■ Instructions for the task
Reproduce all the entries exactly and keep the pictures out.

'''

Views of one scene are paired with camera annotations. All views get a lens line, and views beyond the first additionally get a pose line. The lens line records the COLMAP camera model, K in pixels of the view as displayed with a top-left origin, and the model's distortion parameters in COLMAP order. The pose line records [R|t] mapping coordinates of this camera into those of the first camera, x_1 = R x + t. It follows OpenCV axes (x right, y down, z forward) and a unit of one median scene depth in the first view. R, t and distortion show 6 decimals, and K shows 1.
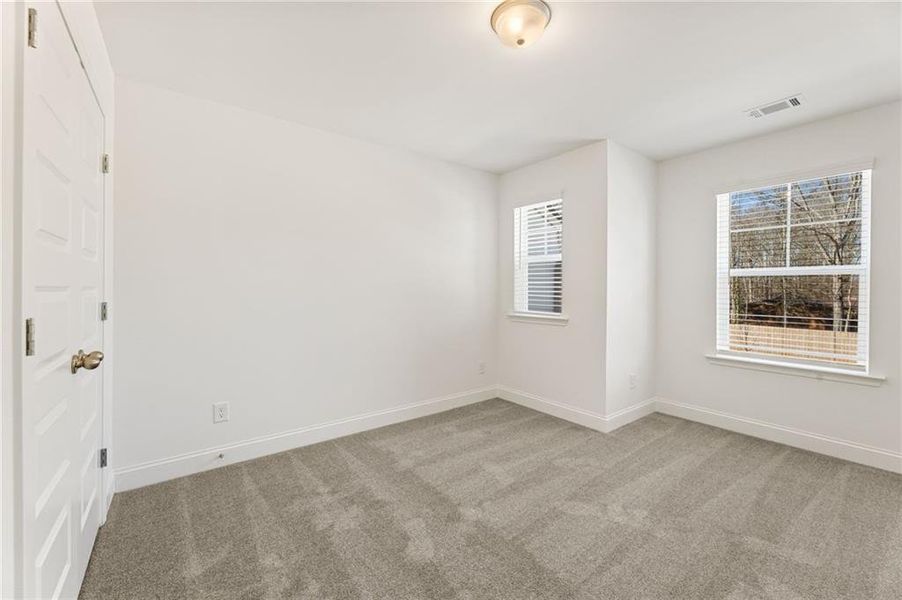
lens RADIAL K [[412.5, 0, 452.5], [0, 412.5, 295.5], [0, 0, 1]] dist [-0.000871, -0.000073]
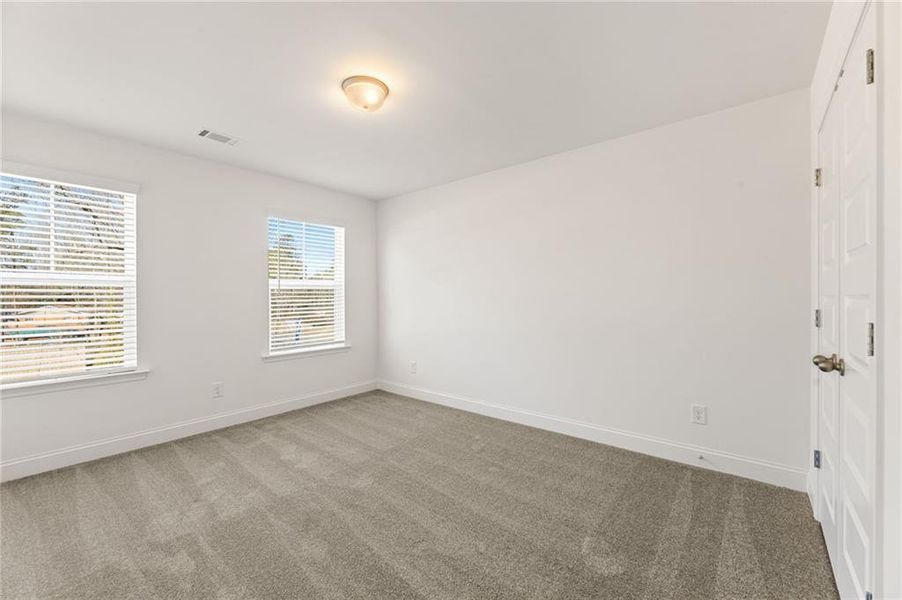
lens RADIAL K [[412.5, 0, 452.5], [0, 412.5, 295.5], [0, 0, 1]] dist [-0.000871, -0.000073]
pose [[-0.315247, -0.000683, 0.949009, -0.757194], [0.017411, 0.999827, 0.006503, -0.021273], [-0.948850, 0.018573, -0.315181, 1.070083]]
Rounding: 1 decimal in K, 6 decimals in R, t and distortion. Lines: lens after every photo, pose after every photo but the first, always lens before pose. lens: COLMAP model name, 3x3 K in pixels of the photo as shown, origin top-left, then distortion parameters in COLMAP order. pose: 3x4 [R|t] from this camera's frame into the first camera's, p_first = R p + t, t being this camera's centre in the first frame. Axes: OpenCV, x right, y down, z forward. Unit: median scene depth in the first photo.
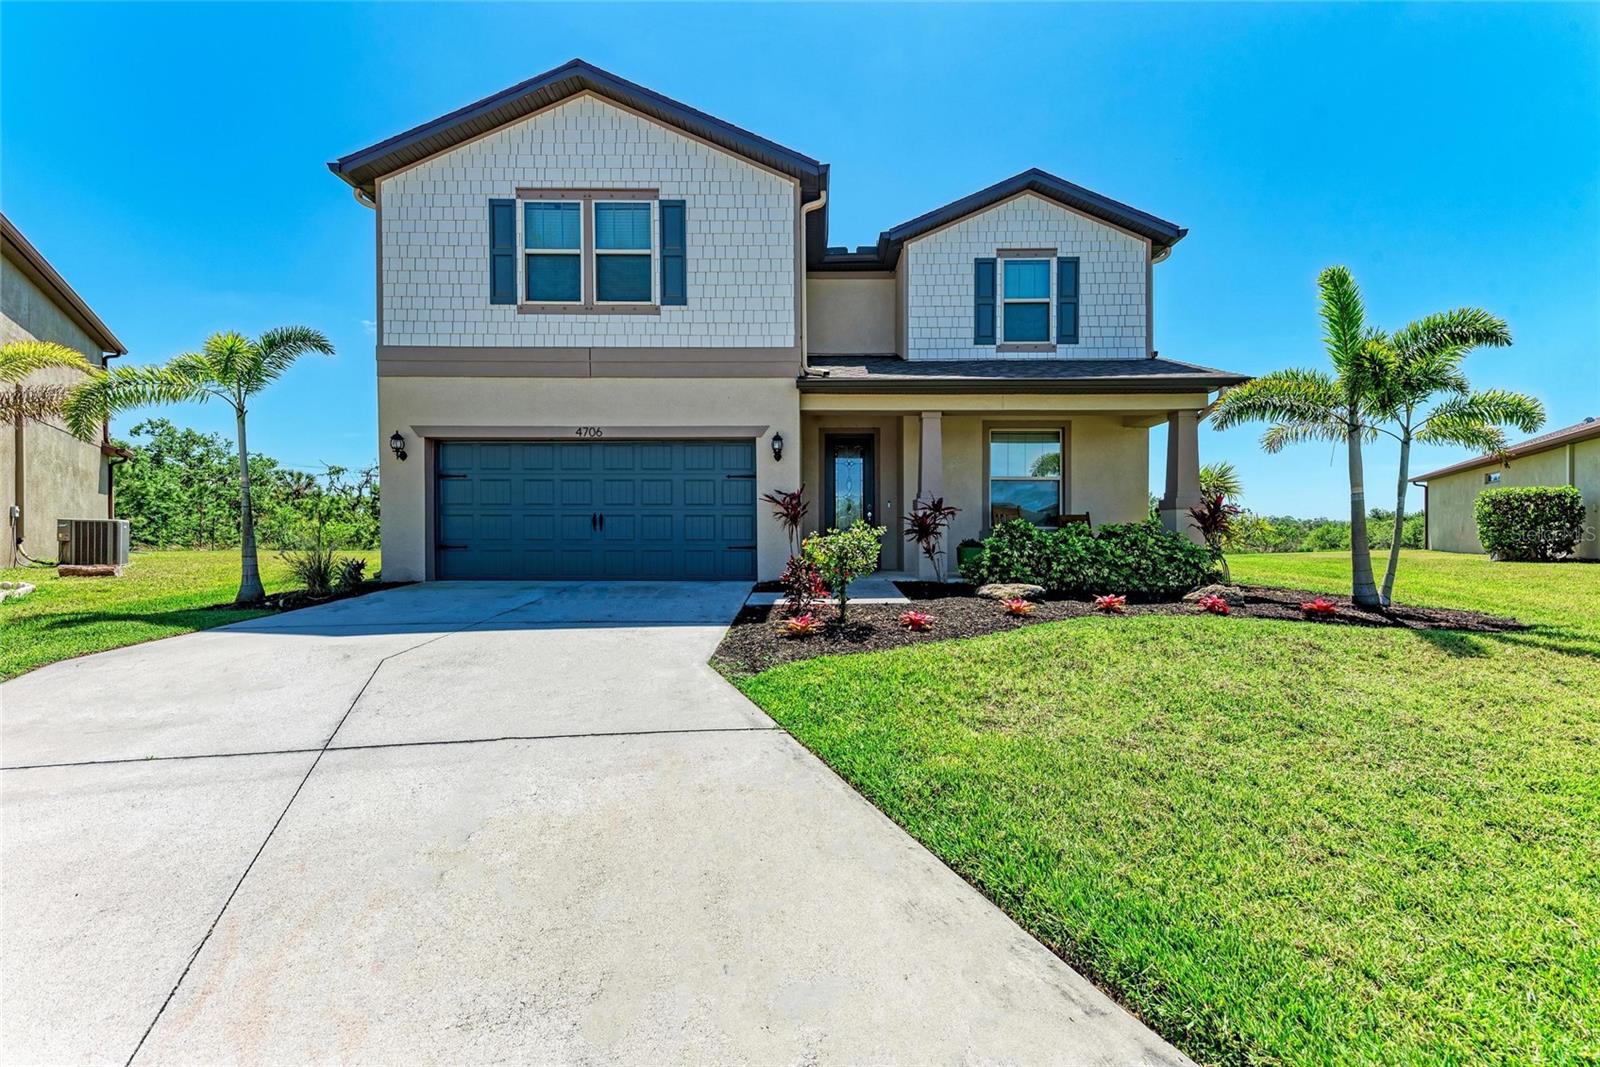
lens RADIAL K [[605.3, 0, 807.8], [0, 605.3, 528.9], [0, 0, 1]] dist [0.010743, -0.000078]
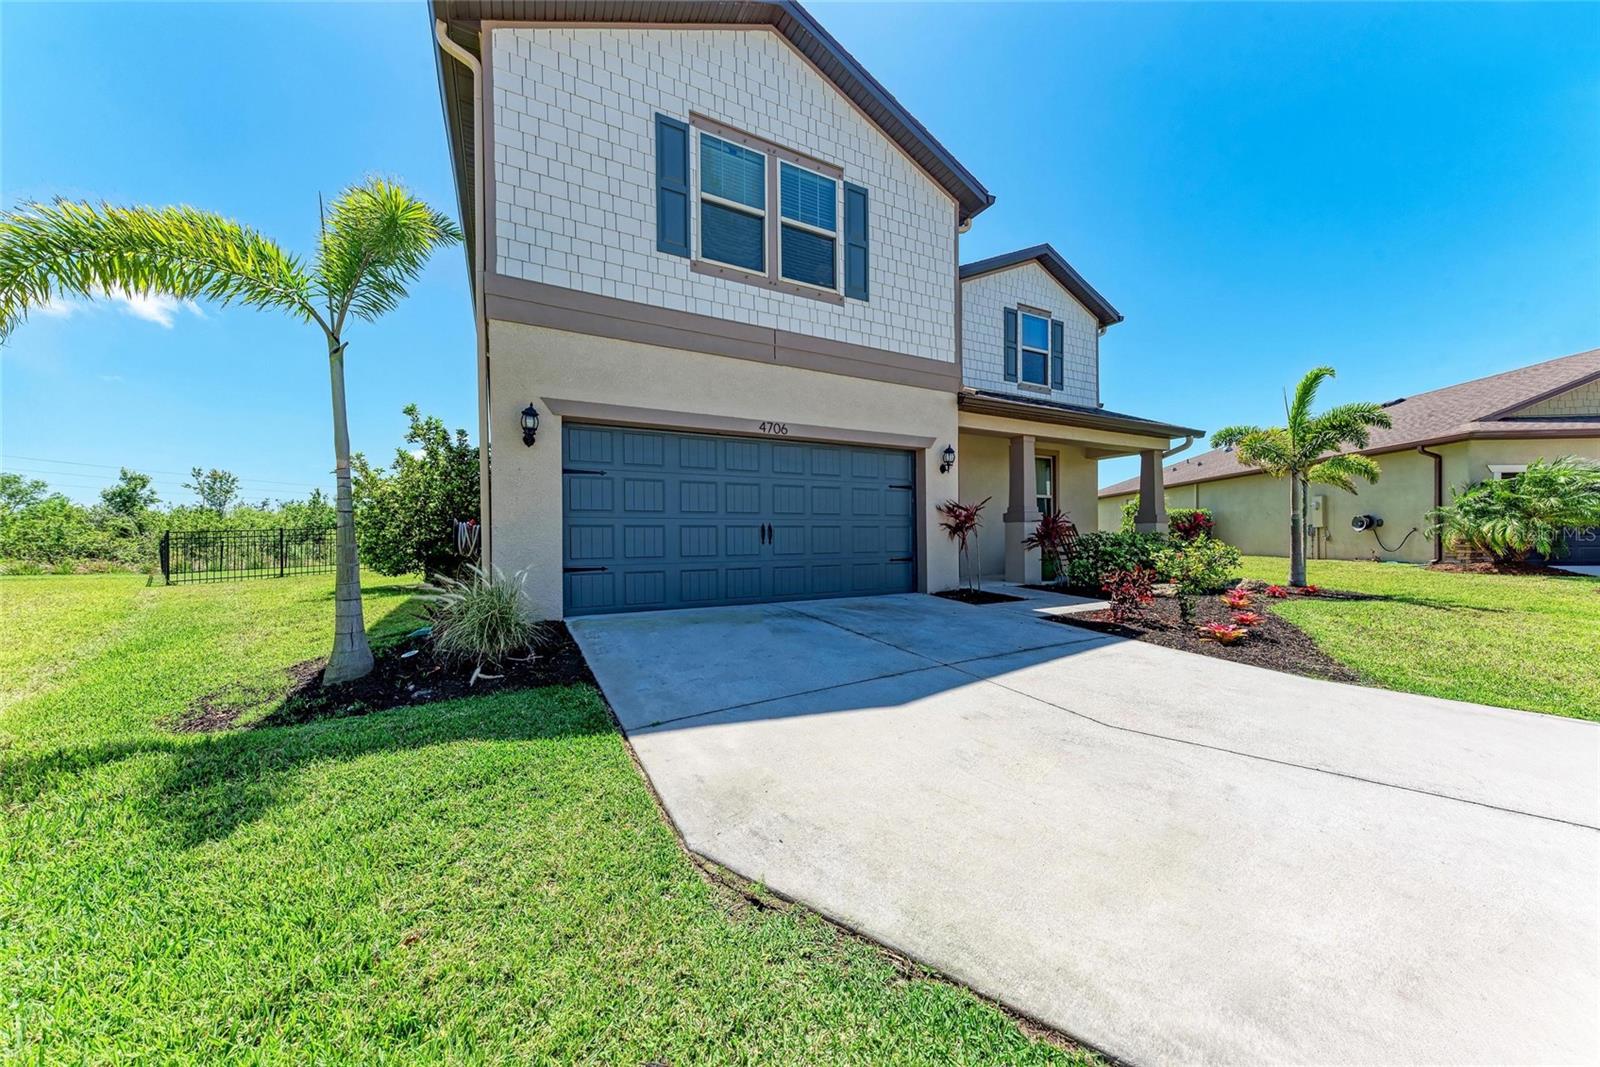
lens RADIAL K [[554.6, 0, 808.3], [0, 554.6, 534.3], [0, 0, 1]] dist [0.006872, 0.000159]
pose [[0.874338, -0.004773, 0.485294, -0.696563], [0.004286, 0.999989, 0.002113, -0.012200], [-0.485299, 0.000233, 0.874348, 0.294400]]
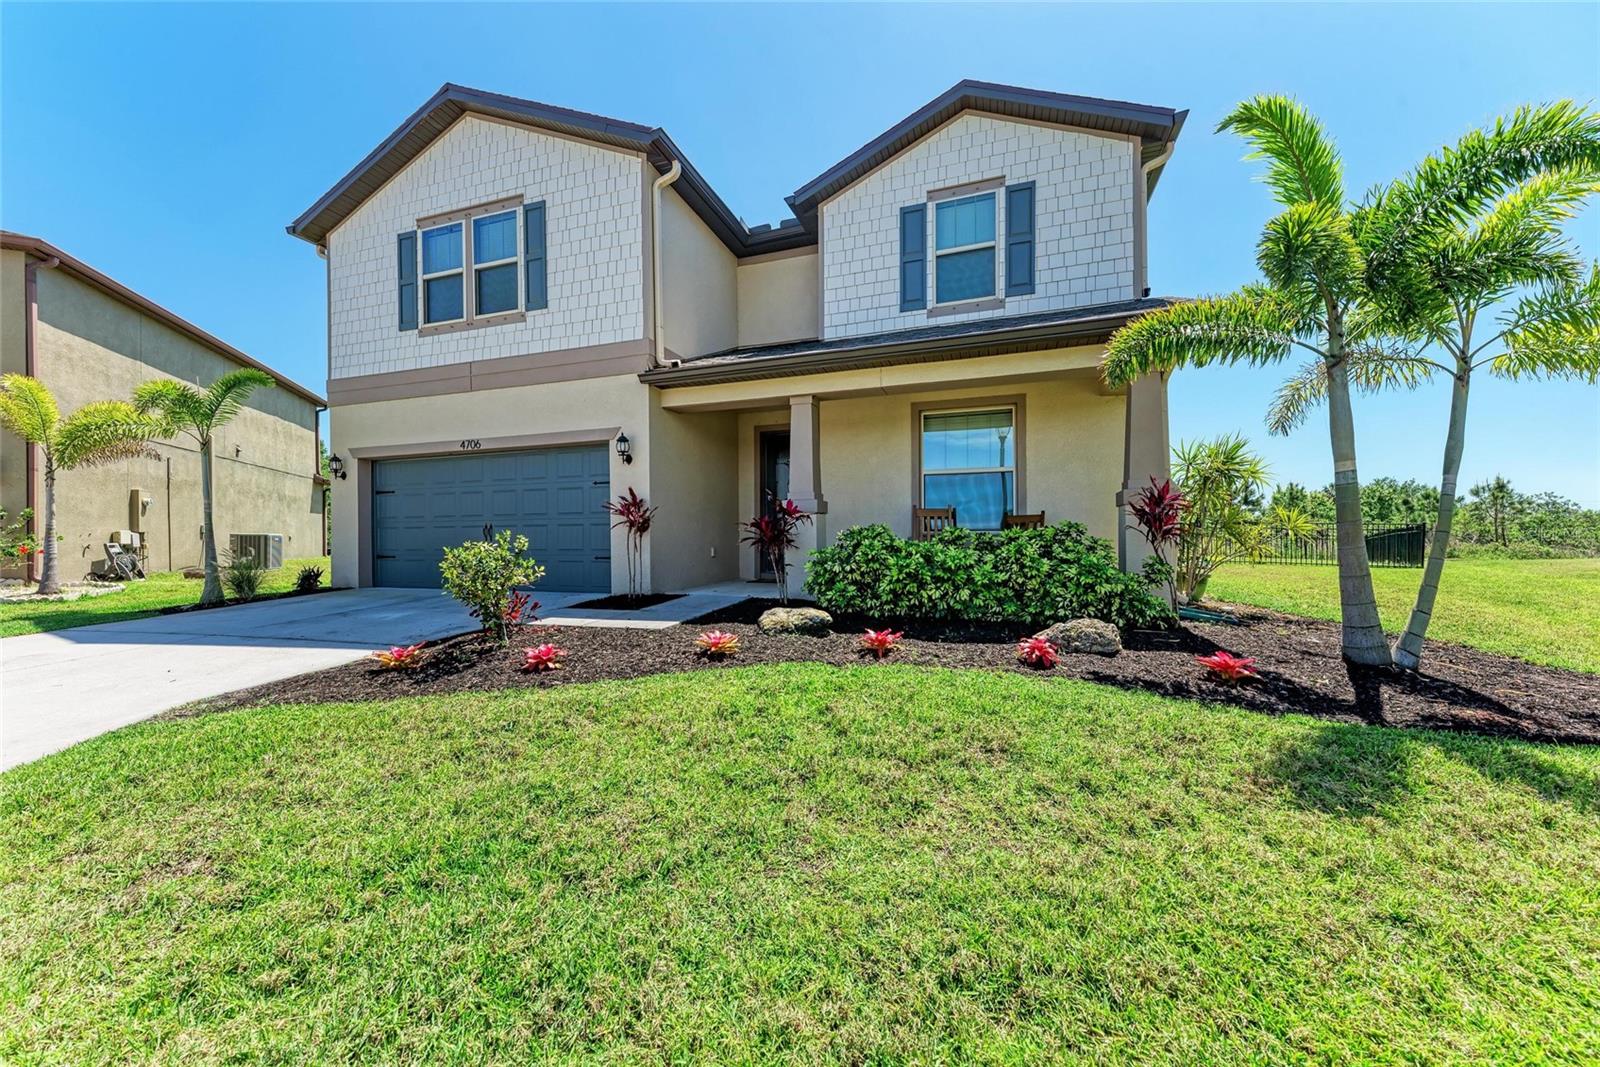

'''

■ Written answer
Views of one scene are paired with camera annotations. All views get a lens line, and views beyond the first additionally get a pose line. The lens line records the COLMAP camera model, K in pixels of the view as displayed with a top-left origin, and the model's distortion parameters in COLMAP order. The pose line records [R|t] mapping coordinates of this camera into those of the first camera, x_1 = R x + t. It follows OpenCV axes (x right, y down, z forward) and a unit of one median scene depth in the first view. R, t and distortion show 6 decimals, and K shows 1.
lens RADIAL K [[412.5, 0, 452.5], [0, 412.5, 295.5], [0, 0, 1]] dist [-0.000871, -0.000073]
lens RADIAL K [[412.5, 0, 452.5], [0, 412.5, 295.5], [0, 0, 1]] dist [-0.000871, -0.000073]
pose [[-0.315247, -0.000683, 0.949009, -0.757194], [0.017411, 0.999827, 0.006503, -0.021273], [-0.948850, 0.018573, -0.315181, 1.070083]]
Rounding: 1 decimal in K, 6 decimals in R, t and distortion. Lines: lens after every photo, pose after every photo but the first, always lens before pose. lens: COLMAP model name, 3x3 K in pixels of the photo as shown, origin top-left, then distortion parameters in COLMAP order. pose: 3x4 [R|t] from this camera's frame into the first camera's, p_first = R p + t, t being this camera's centre in the first frame. Axes: OpenCV, x right, y down, z forward. Unit: median scene depth in the first photo.
lens RADIAL K [[605.3, 0, 807.8], [0, 605.3, 528.9], [0, 0, 1]] dist [0.010743, -0.000078]
lens RADIAL K [[554.6, 0, 808.3], [0, 554.6, 534.3], [0, 0, 1]] dist [0.006872, 0.000159]
pose [[0.874338, -0.004773, 0.485294, -0.696563], [0.004286, 0.999989, 0.002113, -0.012200], [-0.485299, 0.000233, 0.874348, 0.294400]]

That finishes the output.